No sé si la burocracia es una herencia del pasado en China o un legado del comunismo clásico. Los funcionarios tienen un papel importante en el país, tan importante como el que tienen las fotocopias, el estampado de sellos, el viaje de un papel que corre de negociado en negociado, las ventanillas en donde se posa el formulario, el registro de entradas y salidas de documentos... Nadie puede asomarse a una oficina del gobierno, e incluso a un banco, ignorando que son unas cuantas horas las que le esperan por delante para concluir con su gestión.

Salimos cerca del mediodía con los billetes en el bolsillo. El tráfico era abrumador esa mañana, de modo que decidimos comer algo ligero antes de volver al hotel al encuentro de Pere. Mientras almorzábamos, oímos un sonoro frenazo y luego el ruido de un choque. Dos coches se habían estrellado el uno contra el otro delante de nuestro restaurante: no era nada grave, pero sí llamativo. Los dos chóferes bajaron de sus vehículos y se enzarzaron en una suerte de blanda pelea, en la que, en lugar de atacarse, parecían más bien huir el uno del otro.

—Un leve accidente —le dije a Xiao.

La chica tenía el ánimo flojo esa mañana.

—La vida en China es un accidente diario —respondió.

—¿Te pasa algo, Xiao?

—En mi país no se vive, se sobrevive.

—No es para tanto... un simple choque de vehículos.

Los dos conductores se habían animado y se insultaban a gritos, dándose empellones, mientras la gente se interponía entre ellos. Era una suerte de comedia. Nadie quería matarse pero ambos simulaban estar dispuestos a hacerlo. Me recordaba a España, en donde también la gente se grita sin matarse.

—Detesto a los hombres chinos —dijo Xiao.

—No va a pasar nada, no te apures.

—¿Conoces un programa de la televisión española que se llama Un país para comérselo? Es de gastronomía.

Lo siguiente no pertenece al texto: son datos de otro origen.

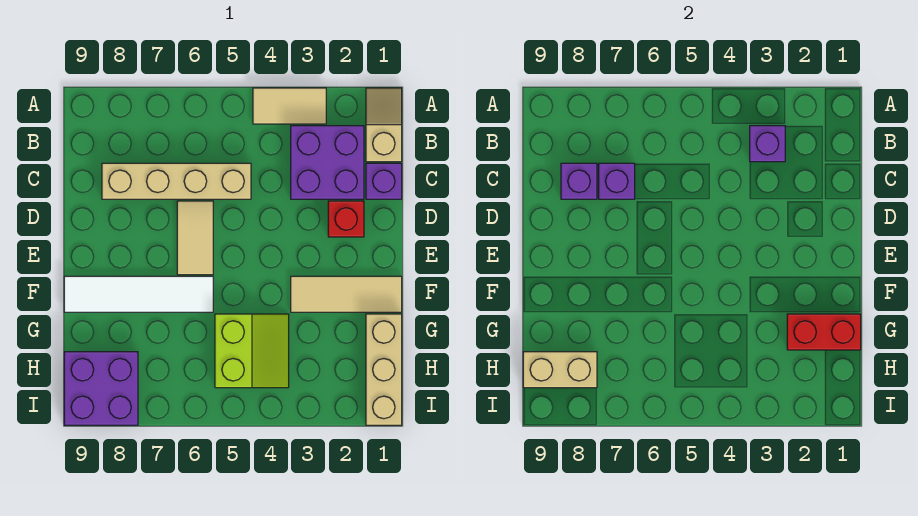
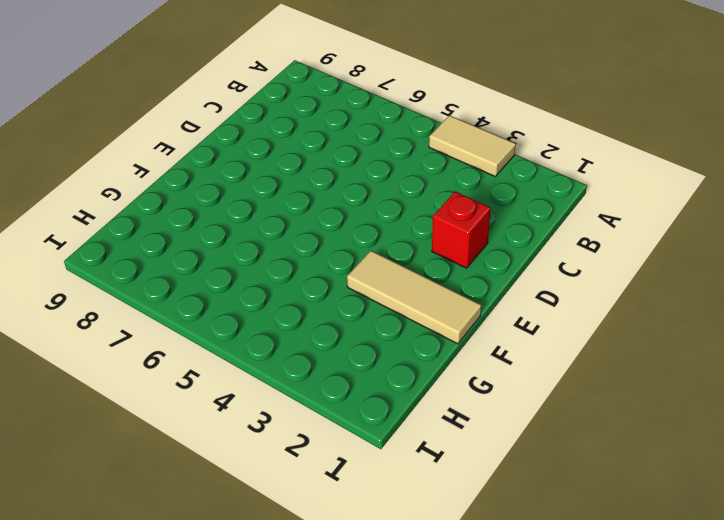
none -> tan 1x2 slope [366,88,402,162]
none -> purple 2x2 brick [291,126,364,199]
none -> purple 1x1 brick [366,163,402,199]

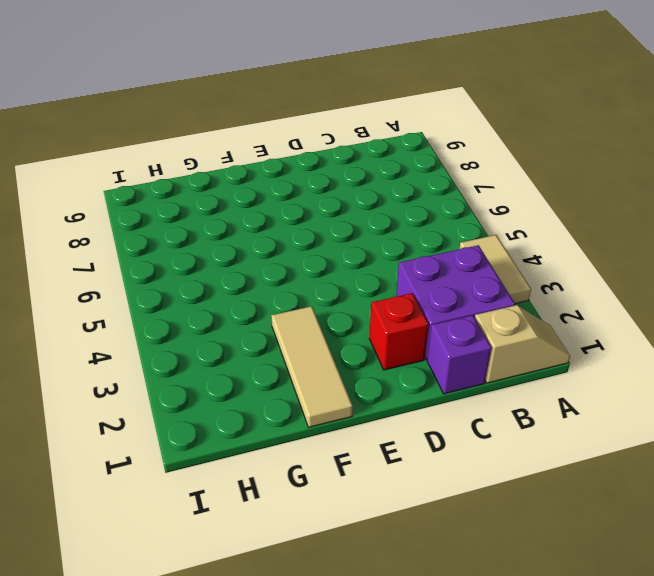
none -> tan 1x4 brick [102,163,251,199]
none -> tan 1x2 tile [177,201,213,275]
none -> white 1x4 tile [64,276,213,312]

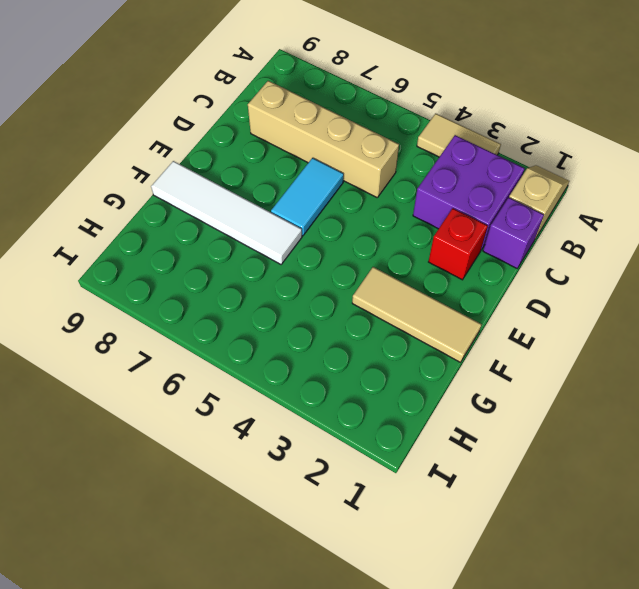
cyan 1x2 tile [271,158,344,236] -> tan 1x2 tile [177,201,213,275]
none -> tan 1x3 brick [366,314,402,425]
none -> lime 2x2 slope [215,314,289,388]
none -> purple 2x2 brick [64,352,138,425]

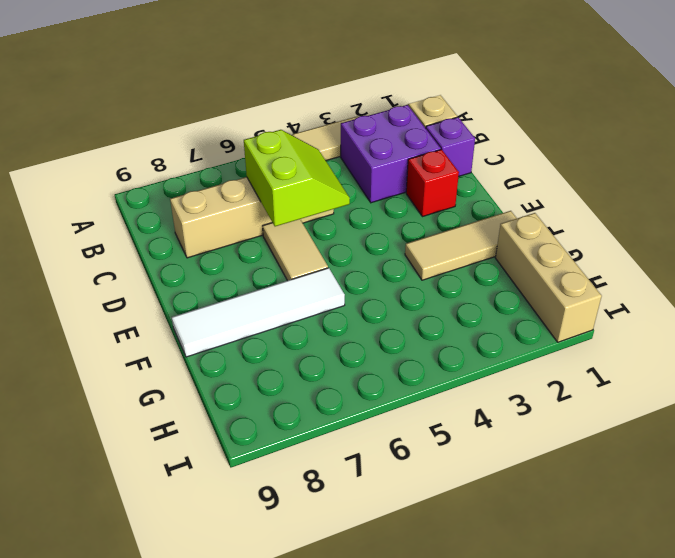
lime 2x2 slope [244,130,350,226] -> lime 2x2 slope moved to [215,314,289,388]
none -> purple 2x2 brick [64,352,138,425]
none -> purple 1x1 brick [750,126,785,162]
none -> purple 1x1 brick [599,163,635,199]

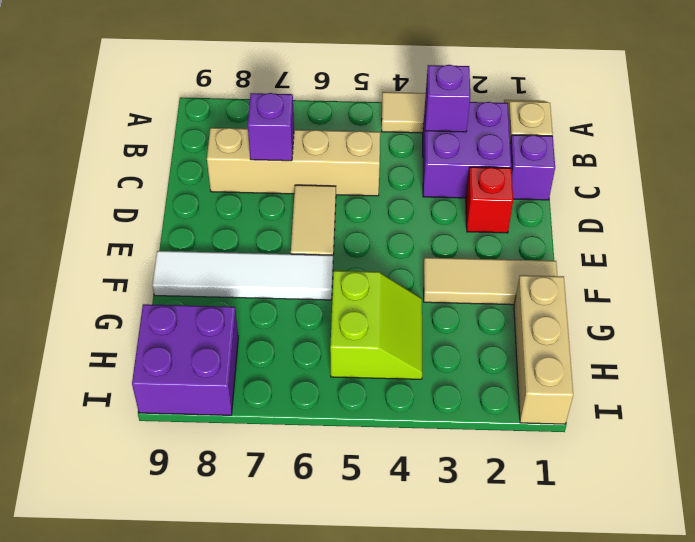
none -> purple 1x1 brick [561,163,597,199]
none -> red 1x2 brick [787,314,861,350]
none -> tan 1x2 brick [523,352,597,388]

—No veo mucho la televisión, Xiao.

—Aquí habría que hacer uno que se llamara Un país para cagárselo.

—¿Qué daño te ha hecho China, Xiao?

—Muchas cosas malas, Javier. ¿Sabes que aquí no se pueden tener dos hijos salvo en situaciones excepcionales?

—Algo he leído.

—Una situación excepcional es que tu primer hijo sea declarado subnormal. Mi padre quería un chico y yo nací chica. De modo que él decidió que yo fuera considerada subnormal para poder tener el segundo hijo, por si tenía suerte y era varón. Y me examinaron para declararme tonta, incluso me aplicaron un electrochoque. Mi padre lo consiguió y fui declarada tonta... Así que pudo tener otro hijo. ¡Y nació mi hermana! ¡Que se joda! Pero, desde entonces, toda mi vida he tenido complejo de tonta... Me estaba acordando de ello cuando esos dos idiotas se peleaban en la calle.

—Tú eres cualquier cosa menos tonta, Xiao.

Volvimos en taxi hasta el hotel en busca de Pere. Todos queríamos irnos de Xining, la ciudad pestilente y vacua. Cruzamos un largo puente sobre el río Amarillo, que bajaba revuelto y del color del chocolate. Sentados en el suelo, en las largas aceras que se tendían bajo los pretiles, decenas de obreros especializados esperaban que alguien se acercase a contratarlos. El comunismo-capitalismo chino tiene estas cosas.

Y al día siguiente volamos a Golmud.